◆ Task prompt
Beneath this task are records; print exactly the stretch of them from the line with "photomicrograph shows no" through the line with "of liver cancer", both ends included.

Record set: Begin

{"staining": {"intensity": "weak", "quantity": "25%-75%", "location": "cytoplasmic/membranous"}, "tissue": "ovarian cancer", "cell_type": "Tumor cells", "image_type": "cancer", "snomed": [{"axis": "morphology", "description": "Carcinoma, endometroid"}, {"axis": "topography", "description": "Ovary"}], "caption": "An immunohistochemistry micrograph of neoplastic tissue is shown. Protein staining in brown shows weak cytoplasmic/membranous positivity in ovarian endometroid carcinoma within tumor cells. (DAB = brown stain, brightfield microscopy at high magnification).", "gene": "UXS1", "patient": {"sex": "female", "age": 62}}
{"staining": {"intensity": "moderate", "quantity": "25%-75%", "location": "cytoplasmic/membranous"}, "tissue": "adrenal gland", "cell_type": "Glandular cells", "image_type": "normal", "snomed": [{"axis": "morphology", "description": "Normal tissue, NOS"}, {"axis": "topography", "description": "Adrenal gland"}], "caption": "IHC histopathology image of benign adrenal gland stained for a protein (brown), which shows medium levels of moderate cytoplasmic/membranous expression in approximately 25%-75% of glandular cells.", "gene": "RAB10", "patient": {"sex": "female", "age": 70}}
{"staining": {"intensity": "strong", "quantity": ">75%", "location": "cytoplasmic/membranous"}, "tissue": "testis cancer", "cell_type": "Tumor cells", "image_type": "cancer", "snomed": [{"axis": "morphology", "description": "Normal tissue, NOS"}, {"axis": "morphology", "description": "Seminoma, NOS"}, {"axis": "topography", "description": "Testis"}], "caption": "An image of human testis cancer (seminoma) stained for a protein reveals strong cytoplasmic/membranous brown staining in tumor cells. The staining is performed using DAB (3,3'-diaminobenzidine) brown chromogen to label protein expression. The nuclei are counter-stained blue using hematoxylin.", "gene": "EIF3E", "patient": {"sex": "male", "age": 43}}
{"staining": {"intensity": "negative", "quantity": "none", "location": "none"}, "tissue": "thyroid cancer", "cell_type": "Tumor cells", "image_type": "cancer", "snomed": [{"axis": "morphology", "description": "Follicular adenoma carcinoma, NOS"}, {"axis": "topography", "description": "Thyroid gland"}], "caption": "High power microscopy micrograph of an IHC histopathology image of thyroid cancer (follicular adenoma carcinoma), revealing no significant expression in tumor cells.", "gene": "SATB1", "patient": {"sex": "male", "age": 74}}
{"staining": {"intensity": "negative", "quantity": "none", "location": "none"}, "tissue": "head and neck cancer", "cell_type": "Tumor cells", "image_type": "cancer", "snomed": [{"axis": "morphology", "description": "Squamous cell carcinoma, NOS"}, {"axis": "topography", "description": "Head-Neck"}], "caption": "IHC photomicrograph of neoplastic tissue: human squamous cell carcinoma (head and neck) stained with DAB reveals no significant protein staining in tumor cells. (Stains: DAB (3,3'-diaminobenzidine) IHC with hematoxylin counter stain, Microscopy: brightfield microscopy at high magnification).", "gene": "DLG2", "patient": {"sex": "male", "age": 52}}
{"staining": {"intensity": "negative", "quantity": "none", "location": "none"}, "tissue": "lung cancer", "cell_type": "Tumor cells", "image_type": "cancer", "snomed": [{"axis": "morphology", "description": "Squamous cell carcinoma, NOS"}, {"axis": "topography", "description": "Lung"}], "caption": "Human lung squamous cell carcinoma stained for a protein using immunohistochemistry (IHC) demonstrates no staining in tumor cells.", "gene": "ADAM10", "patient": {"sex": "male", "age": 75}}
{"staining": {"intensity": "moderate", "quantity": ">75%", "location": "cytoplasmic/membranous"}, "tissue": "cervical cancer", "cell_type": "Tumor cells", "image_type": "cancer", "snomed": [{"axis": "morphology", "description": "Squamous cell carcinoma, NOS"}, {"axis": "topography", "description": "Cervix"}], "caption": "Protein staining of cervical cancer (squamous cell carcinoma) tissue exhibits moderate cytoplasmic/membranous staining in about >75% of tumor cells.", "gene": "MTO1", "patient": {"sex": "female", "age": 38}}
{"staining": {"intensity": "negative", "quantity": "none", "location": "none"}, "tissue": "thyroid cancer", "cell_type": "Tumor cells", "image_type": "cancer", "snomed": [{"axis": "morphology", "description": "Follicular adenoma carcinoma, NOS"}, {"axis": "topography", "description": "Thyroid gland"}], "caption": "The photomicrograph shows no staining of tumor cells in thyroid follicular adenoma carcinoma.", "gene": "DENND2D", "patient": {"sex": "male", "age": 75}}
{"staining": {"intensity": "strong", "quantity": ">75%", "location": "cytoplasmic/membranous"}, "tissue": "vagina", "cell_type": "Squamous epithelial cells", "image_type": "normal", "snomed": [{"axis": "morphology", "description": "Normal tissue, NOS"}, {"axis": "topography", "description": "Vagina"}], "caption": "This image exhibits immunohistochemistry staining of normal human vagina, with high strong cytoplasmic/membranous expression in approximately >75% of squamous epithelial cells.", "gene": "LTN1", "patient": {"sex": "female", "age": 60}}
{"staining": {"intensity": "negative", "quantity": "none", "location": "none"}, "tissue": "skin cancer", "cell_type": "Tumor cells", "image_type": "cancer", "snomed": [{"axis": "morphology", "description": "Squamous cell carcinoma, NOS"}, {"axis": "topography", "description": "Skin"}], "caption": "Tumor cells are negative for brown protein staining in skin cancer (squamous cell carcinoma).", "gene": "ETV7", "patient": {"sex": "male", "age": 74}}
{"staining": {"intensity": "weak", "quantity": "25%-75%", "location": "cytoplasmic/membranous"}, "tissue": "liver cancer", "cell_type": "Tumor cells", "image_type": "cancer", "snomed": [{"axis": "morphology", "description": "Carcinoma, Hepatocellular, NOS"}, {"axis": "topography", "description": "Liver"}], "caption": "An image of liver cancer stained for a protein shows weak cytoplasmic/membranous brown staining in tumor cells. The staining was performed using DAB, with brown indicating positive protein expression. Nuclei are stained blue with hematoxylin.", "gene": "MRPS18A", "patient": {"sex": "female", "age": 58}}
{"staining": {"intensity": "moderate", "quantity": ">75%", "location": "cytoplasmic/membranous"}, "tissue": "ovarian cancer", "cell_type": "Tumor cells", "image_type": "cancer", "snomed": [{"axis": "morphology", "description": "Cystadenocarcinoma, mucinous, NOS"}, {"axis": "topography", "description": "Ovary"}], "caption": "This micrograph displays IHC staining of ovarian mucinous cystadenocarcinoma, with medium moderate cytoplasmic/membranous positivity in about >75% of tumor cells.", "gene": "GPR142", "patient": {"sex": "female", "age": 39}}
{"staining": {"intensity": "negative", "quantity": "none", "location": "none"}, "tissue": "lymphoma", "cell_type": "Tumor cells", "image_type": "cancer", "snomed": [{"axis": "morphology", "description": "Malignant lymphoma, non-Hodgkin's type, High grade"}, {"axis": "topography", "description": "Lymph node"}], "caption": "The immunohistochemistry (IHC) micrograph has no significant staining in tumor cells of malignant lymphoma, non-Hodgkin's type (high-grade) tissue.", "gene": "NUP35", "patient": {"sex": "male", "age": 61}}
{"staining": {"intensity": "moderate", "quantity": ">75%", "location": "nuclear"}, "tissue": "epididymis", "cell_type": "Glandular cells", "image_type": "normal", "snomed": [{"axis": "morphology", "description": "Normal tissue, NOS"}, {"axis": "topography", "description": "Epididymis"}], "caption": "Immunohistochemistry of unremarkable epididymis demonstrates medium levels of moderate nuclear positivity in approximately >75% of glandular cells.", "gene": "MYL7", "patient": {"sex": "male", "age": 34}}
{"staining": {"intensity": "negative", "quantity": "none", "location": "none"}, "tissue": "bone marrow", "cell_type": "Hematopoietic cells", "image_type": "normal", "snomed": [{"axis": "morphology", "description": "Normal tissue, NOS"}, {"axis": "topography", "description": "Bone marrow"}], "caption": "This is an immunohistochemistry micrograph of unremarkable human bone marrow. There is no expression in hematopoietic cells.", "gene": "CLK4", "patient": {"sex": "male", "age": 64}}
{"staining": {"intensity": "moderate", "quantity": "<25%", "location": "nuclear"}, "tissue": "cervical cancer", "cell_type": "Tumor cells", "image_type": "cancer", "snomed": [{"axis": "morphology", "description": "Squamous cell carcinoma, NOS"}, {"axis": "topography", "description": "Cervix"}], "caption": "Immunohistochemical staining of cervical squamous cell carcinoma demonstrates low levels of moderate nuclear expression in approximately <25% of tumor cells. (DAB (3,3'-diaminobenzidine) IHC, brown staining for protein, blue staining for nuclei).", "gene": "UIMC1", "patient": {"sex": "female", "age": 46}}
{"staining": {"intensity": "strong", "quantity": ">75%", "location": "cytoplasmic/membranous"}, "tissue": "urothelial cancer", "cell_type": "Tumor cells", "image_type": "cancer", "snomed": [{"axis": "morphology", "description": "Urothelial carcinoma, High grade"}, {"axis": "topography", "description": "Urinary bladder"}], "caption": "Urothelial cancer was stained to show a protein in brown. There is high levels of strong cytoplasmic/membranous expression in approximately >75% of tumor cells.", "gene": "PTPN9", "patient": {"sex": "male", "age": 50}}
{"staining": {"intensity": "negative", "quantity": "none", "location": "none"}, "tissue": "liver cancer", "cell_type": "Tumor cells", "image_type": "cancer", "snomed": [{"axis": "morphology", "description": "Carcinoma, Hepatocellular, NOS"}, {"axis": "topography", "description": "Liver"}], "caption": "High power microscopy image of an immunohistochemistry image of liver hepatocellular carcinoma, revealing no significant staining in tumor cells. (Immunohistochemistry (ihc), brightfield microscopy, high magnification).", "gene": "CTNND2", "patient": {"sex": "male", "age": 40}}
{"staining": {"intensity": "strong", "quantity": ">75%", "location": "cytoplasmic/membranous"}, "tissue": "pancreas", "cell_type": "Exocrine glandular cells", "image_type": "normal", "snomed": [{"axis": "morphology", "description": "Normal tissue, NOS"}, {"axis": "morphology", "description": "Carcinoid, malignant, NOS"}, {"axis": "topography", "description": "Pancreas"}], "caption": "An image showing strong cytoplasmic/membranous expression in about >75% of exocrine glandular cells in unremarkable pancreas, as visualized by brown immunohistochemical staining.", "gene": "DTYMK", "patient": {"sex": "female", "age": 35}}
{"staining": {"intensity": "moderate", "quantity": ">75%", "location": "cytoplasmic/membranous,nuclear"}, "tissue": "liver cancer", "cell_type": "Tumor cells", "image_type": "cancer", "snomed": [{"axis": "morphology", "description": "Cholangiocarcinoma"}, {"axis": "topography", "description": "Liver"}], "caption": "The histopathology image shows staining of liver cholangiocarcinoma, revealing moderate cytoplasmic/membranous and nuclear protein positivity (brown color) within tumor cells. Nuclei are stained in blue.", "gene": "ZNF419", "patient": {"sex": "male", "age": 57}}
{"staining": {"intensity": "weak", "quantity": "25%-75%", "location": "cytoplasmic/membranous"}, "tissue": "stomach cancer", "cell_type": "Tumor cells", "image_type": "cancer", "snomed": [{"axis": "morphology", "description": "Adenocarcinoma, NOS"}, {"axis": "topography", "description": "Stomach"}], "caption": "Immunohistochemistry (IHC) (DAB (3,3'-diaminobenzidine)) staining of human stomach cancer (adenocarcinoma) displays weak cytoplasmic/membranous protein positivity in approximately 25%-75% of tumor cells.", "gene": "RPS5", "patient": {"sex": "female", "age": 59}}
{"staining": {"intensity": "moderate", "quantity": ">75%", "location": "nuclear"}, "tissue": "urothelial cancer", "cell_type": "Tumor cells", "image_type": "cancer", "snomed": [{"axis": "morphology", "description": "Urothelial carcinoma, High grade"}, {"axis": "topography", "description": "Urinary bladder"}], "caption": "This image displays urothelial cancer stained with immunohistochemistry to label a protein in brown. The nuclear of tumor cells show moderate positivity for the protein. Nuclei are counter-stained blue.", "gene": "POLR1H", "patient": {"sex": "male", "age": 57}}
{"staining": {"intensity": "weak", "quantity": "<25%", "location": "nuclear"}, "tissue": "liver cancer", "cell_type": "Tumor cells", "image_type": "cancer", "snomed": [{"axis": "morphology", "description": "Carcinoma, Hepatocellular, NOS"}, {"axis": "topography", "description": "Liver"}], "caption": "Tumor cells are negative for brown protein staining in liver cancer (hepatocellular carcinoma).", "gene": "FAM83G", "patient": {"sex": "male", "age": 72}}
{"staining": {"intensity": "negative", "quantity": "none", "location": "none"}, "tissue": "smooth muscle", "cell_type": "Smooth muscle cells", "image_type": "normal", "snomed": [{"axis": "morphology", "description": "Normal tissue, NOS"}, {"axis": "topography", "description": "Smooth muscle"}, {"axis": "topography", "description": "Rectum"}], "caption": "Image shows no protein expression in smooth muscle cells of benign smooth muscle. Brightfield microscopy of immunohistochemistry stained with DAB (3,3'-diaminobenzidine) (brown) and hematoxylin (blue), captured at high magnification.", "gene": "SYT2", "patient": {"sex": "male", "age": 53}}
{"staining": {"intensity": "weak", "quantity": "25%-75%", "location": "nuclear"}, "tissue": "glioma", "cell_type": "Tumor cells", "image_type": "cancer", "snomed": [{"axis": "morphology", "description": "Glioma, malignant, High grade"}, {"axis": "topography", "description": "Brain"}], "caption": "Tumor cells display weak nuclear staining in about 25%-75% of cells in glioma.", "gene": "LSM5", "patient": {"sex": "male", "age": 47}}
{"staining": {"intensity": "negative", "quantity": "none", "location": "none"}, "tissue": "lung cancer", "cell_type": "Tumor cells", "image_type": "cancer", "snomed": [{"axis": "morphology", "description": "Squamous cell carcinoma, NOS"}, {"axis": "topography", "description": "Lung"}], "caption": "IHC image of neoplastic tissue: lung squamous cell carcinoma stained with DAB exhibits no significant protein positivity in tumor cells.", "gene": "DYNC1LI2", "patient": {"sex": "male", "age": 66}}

Record set: End

◆ Exercise solution
{"staining": {"intensity": "negative", "quantity": "none", "location": "none"}, "tissue": "thyroid cancer", "cell_type": "Tumor cells", "image_type": "cancer", "snomed": [{"axis": "morphology", "description": "Follicular adenoma carcinoma, NOS"}, {"axis": "topography", "description": "Thyroid gland"}], "caption": "The photomicrograph shows no staining of tumor cells in thyroid follicular adenoma carcinoma.", "gene": "DENND2D", "patient": {"sex": "male", "age": 75}}
{"staining": {"intensity": "strong", "quantity": ">75%", "location": "cytoplasmic/membranous"}, "tissue": "vagina", "cell_type": "Squamous epithelial cells", "image_type": "normal", "snomed": [{"axis": "morphology", "description": "Normal tissue, NOS"}, {"axis": "topography", "description": "Vagina"}], "caption": "This image exhibits immunohistochemistry staining of normal human vagina, with high strong cytoplasmic/membranous expression in approximately >75% of squamous epithelial cells.", "gene": "LTN1", "patient": {"sex": "female", "age": 60}}
{"staining": {"intensity": "negative", "quantity": "none", "location": "none"}, "tissue": "skin cancer", "cell_type": "Tumor cells", "image_type": "cancer", "snomed": [{"axis": "morphology", "description": "Squamous cell carcinoma, NOS"}, {"axis": "topography", "description": "Skin"}], "caption": "Tumor cells are negative for brown protein staining in skin cancer (squamous cell carcinoma).", "gene": "ETV7", "patient": {"sex": "male", "age": 74}}
{"staining": {"intensity": "weak", "quantity": "25%-75%", "location": "cytoplasmic/membranous"}, "tissue": "liver cancer", "cell_type": "Tumor cells", "image_type": "cancer", "snomed": [{"axis": "morphology", "description": "Carcinoma, Hepatocellular, NOS"}, {"axis": "topography", "description": "Liver"}], "caption": "An image of liver cancer stained for a protein shows weak cytoplasmic/membranous brown staining in tumor cells. The staining was performed using DAB, with brown indicating positive protein expression. Nuclei are stained blue with hematoxylin.", "gene": "MRPS18A", "patient": {"sex": "female", "age": 58}}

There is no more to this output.